* **Excerpts from a dataset**:
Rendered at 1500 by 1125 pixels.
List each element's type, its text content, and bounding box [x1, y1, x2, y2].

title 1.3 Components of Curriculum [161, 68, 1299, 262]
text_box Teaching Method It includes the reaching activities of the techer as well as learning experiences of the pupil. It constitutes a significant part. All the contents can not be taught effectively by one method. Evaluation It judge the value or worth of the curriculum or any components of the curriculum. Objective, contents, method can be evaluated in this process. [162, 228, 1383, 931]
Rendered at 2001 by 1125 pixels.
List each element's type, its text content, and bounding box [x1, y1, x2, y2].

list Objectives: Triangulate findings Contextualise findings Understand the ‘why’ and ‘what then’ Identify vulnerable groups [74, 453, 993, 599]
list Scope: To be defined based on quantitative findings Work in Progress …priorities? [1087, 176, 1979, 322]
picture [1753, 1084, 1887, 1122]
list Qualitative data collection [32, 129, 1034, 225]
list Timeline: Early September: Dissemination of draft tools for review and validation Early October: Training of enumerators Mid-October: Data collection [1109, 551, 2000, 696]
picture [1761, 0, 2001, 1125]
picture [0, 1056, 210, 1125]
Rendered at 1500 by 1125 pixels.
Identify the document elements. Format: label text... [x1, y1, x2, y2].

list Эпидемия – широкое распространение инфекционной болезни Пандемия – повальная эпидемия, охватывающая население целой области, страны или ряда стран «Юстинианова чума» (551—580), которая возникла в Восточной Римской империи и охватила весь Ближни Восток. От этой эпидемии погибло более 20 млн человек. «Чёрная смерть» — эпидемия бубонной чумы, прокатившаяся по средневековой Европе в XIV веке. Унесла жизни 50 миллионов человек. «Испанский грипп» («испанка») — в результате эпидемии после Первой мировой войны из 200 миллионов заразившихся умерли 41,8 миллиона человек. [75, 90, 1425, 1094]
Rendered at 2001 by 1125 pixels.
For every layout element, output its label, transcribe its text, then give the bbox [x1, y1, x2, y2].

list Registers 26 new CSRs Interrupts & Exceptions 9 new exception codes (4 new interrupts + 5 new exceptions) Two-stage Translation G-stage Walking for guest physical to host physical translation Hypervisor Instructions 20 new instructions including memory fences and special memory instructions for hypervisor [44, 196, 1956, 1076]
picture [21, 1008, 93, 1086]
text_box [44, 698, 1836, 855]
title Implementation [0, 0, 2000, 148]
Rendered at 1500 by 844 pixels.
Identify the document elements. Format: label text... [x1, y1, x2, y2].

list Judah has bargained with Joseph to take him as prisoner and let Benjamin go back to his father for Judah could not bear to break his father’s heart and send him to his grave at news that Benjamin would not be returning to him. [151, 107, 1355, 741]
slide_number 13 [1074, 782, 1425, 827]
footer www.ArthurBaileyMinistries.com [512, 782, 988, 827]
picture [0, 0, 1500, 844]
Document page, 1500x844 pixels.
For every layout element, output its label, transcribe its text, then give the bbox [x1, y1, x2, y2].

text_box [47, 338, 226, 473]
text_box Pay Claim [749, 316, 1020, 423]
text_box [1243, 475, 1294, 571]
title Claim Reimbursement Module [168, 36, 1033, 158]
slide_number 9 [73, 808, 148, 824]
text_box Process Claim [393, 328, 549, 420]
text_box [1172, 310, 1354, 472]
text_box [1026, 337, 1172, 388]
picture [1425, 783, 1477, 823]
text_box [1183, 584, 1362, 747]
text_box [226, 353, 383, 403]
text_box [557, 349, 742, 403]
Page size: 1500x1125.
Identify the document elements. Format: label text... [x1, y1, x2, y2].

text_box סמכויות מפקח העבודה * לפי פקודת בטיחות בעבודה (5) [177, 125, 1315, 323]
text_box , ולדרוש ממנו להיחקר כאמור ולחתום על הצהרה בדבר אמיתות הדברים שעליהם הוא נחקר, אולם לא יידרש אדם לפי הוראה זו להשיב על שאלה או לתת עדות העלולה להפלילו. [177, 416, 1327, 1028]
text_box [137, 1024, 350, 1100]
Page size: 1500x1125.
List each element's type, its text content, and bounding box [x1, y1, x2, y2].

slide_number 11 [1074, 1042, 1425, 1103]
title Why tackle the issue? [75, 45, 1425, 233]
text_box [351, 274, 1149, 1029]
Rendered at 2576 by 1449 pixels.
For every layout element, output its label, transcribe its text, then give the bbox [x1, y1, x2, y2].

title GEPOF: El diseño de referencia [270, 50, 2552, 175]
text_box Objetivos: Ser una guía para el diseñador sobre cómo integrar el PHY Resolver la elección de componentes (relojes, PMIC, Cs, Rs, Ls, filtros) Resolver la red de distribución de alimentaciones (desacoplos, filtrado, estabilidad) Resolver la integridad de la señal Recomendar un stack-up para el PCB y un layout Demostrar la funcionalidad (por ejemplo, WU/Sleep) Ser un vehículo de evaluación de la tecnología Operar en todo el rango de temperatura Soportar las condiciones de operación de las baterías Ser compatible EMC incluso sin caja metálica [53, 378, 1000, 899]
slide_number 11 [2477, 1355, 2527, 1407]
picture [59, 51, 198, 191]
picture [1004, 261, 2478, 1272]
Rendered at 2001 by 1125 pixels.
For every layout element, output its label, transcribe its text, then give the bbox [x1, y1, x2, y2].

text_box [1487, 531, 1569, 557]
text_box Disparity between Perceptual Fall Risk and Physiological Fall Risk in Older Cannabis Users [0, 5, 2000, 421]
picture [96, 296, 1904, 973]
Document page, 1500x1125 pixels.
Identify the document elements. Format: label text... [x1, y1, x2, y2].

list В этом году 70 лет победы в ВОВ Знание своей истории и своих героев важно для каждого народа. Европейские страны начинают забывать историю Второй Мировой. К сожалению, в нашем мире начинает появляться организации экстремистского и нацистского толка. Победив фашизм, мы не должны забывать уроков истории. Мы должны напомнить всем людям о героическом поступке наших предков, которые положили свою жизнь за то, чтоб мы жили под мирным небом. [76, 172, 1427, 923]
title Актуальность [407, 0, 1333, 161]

* **Task instructions**: Line by line, restate the data exactly.

* **Exercise output**:
Rendered at 1500 by 1125 pixels.
List each element's type, its text content, and bounding box [x1, y1, x2, y2].

title 1.3 Components of Curriculum [161, 68, 1299, 262]
text_box Teaching Method It includes the reaching activities of the techer as well as learning experiences of the pupil. It constitutes a significant part. All the contents can not be taught effectively by one method. Evaluation It judge the value or worth of the curriculum or any components of the curriculum. Objective, contents, method can be evaluated in this process. [162, 228, 1383, 931]
Rendered at 2001 by 1125 pixels.
List each element's type, its text content, and bounding box [x1, y1, x2, y2].

list Objectives: Triangulate findings Contextualise findings Understand the ‘why’ and ‘what then’ Identify vulnerable groups [74, 453, 993, 599]
list Scope: To be defined based on quantitative findings Work in Progress …priorities? [1087, 176, 1979, 322]
picture [1753, 1084, 1887, 1122]
list Qualitative data collection [32, 129, 1034, 225]
list Timeline: Early September: Dissemination of draft tools for review and validation Early October: Training of enumerators Mid-October: Data collection [1109, 551, 2000, 696]
picture [1761, 0, 2001, 1125]
picture [0, 1056, 210, 1125]
Rendered at 1500 by 1125 pixels.
Identify the document elements. Format: label text... [x1, y1, x2, y2].

list Эпидемия – широкое распространение инфекционной болезни Пандемия – повальная эпидемия, охватывающая население целой области, страны или ряда стран «Юстинианова чума» (551—580), которая возникла в Восточной Римской империи и охватила весь Ближни Восток. От этой эпидемии погибло более 20 млн человек. «Чёрная смерть» — эпидемия бубонной чумы, прокатившаяся по средневековой Европе в XIV веке. Унесла жизни 50 миллионов человек. «Испанский грипп» («испанка») — в результате эпидемии после Первой мировой войны из 200 миллионов заразившихся умерли 41,8 миллиона человек. [75, 90, 1425, 1094]
Rendered at 2001 by 1125 pixels.
For every layout element, output its label, transcribe its text, then give the bbox [x1, y1, x2, y2].

list Registers 26 new CSRs Interrupts & Exceptions 9 new exception codes (4 new interrupts + 5 new exceptions) Two-stage Translation G-stage Walking for guest physical to host physical translation Hypervisor Instructions 20 new instructions including memory fences and special memory instructions for hypervisor [44, 196, 1956, 1076]
picture [21, 1008, 93, 1086]
text_box [44, 698, 1836, 855]
title Implementation [0, 0, 2000, 148]
Rendered at 1500 by 844 pixels.
Identify the document elements. Format: label text... [x1, y1, x2, y2].

list Judah has bargained with Joseph to take him as prisoner and let Benjamin go back to his father for Judah could not bear to break his father’s heart and send him to his grave at news that Benjamin would not be returning to him. [151, 107, 1355, 741]
slide_number 13 [1074, 782, 1425, 827]
footer www.ArthurBaileyMinistries.com [512, 782, 988, 827]
picture [0, 0, 1500, 844]
Document page, 1500x844 pixels.
For every layout element, output its label, transcribe its text, then give the bbox [x1, y1, x2, y2].

text_box [47, 338, 226, 473]
text_box Pay Claim [749, 316, 1020, 423]
text_box [1243, 475, 1294, 571]
title Claim Reimbursement Module [168, 36, 1033, 158]
slide_number 9 [73, 808, 148, 824]
text_box Process Claim [393, 328, 549, 420]
text_box [1172, 310, 1354, 472]
text_box [1026, 337, 1172, 388]
picture [1425, 783, 1477, 823]
text_box [1183, 584, 1362, 747]
text_box [226, 353, 383, 403]
text_box [557, 349, 742, 403]
Page size: 1500x1125.
Identify the document elements. Format: label text... [x1, y1, x2, y2].

text_box סמכויות מפקח העבודה * לפי פקודת בטיחות בעבודה (5) [177, 125, 1315, 323]
text_box , ולדרוש ממנו להיחקר כאמור ולחתום על הצהרה בדבר אמיתות הדברים שעליהם הוא נחקר, אולם לא יידרש אדם לפי הוראה זו להשיב על שאלה או לתת עדות העלולה להפלילו. [177, 416, 1327, 1028]
text_box [137, 1024, 350, 1100]
Page size: 1500x1125.
List each element's type, its text content, and bounding box [x1, y1, x2, y2].

slide_number 11 [1074, 1042, 1425, 1103]
title Why tackle the issue? [75, 45, 1425, 233]
text_box [351, 274, 1149, 1029]
Rendered at 2576 by 1449 pixels.
For every layout element, output its label, transcribe its text, then give the bbox [x1, y1, x2, y2].

title GEPOF: El diseño de referencia [270, 50, 2552, 175]
text_box Objetivos: Ser una guía para el diseñador sobre cómo integrar el PHY Resolver la elección de componentes (relojes, PMIC, Cs, Rs, Ls, filtros) Resolver la red de distribución de alimentaciones (desacoplos, filtrado, estabilidad) Resolver la integridad de la señal Recomendar un stack-up para el PCB y un layout Demostrar la funcionalidad (por ejemplo, WU/Sleep) Ser un vehículo de evaluación de la tecnología Operar en todo el rango de temperatura Soportar las condiciones de operación de las baterías Ser compatible EMC incluso sin caja metálica [53, 378, 1000, 899]
slide_number 11 [2477, 1355, 2527, 1407]
picture [59, 51, 198, 191]
picture [1004, 261, 2478, 1272]
Rendered at 2001 by 1125 pixels.
For every layout element, output its label, transcribe its text, then give the bbox [x1, y1, x2, y2].

text_box [1487, 531, 1569, 557]
text_box Disparity between Perceptual Fall Risk and Physiological Fall Risk in Older Cannabis Users [0, 5, 2000, 421]
picture [96, 296, 1904, 973]
Document page, 1500x1125 pixels.
Identify the document elements. Format: label text... [x1, y1, x2, y2].

list В этом году 70 лет победы в ВОВ Знание своей истории и своих героев важно для каждого народа. Европейские страны начинают забывать историю Второй Мировой. К сожалению, в нашем мире начинает появляться организации экстремистского и нацистского толка. Победив фашизм, мы не должны забывать уроков истории. Мы должны напомнить всем людям о героическом поступке наших предков, которые положили свою жизнь за то, чтоб мы жили под мирным небом. [76, 172, 1427, 923]
title Актуальность [407, 0, 1333, 161]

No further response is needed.